-- JOB --
Arrange the part of the listing below that runs from the line containing "Around what value" through the end of the listing as a numbered list, skipping blank lines. Omit the pictures.

Data visualization images:

- Opening Delimiter -

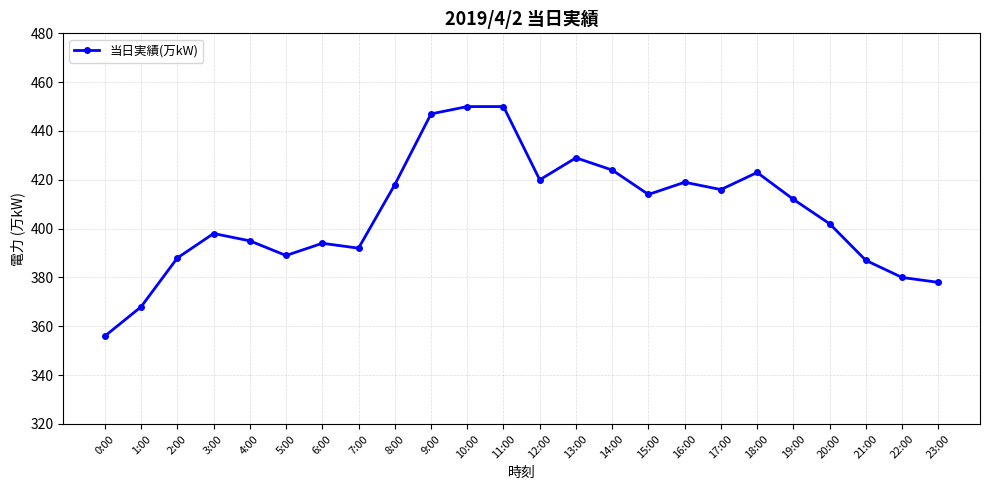

How many lines are shown in the chart?

1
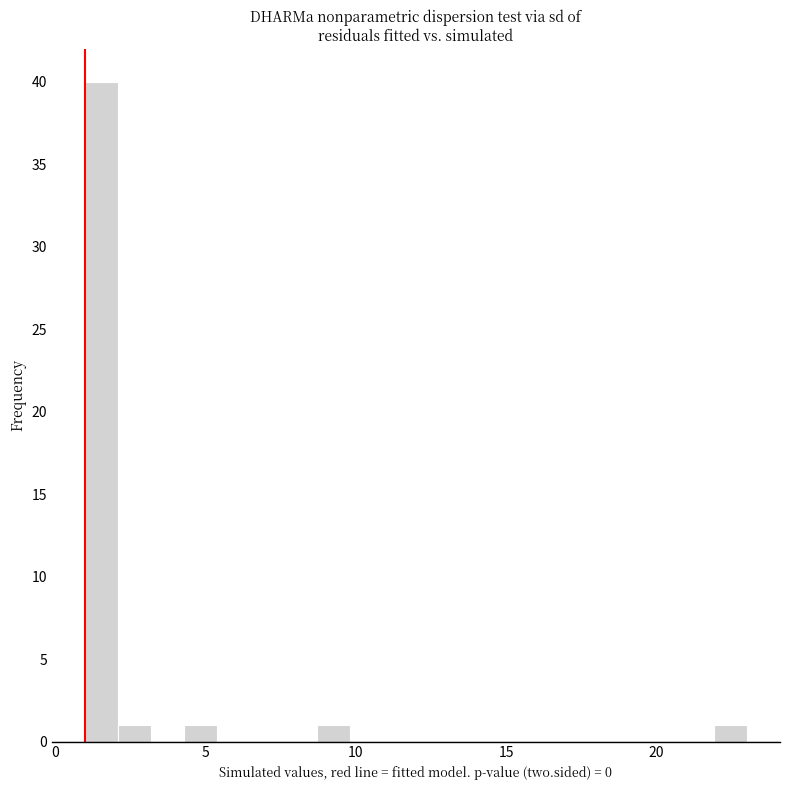

Around what value on the x-axis is the tallest bar? Give the approximate position of its centre, as read against the axis.

1.5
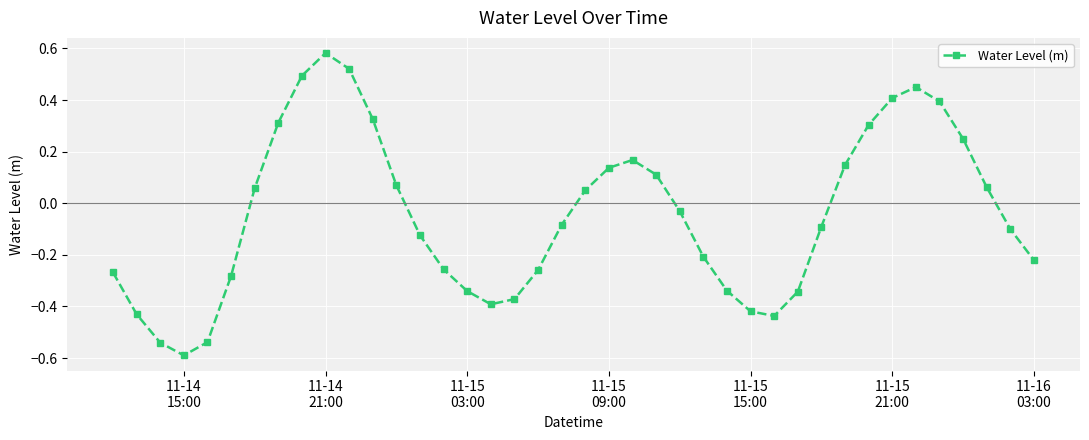

True or false: there are more than 0 points higher than both neighbors.

True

- Closing Delimiter -

-- TASK RESPONSE --
1. Around what value on the x-axis is the tallest bar? Give the approximate position of its centre, as read against the axis.
2. 1.5
3. True or false: there are more than 0 points higher than both neighbors.
4. True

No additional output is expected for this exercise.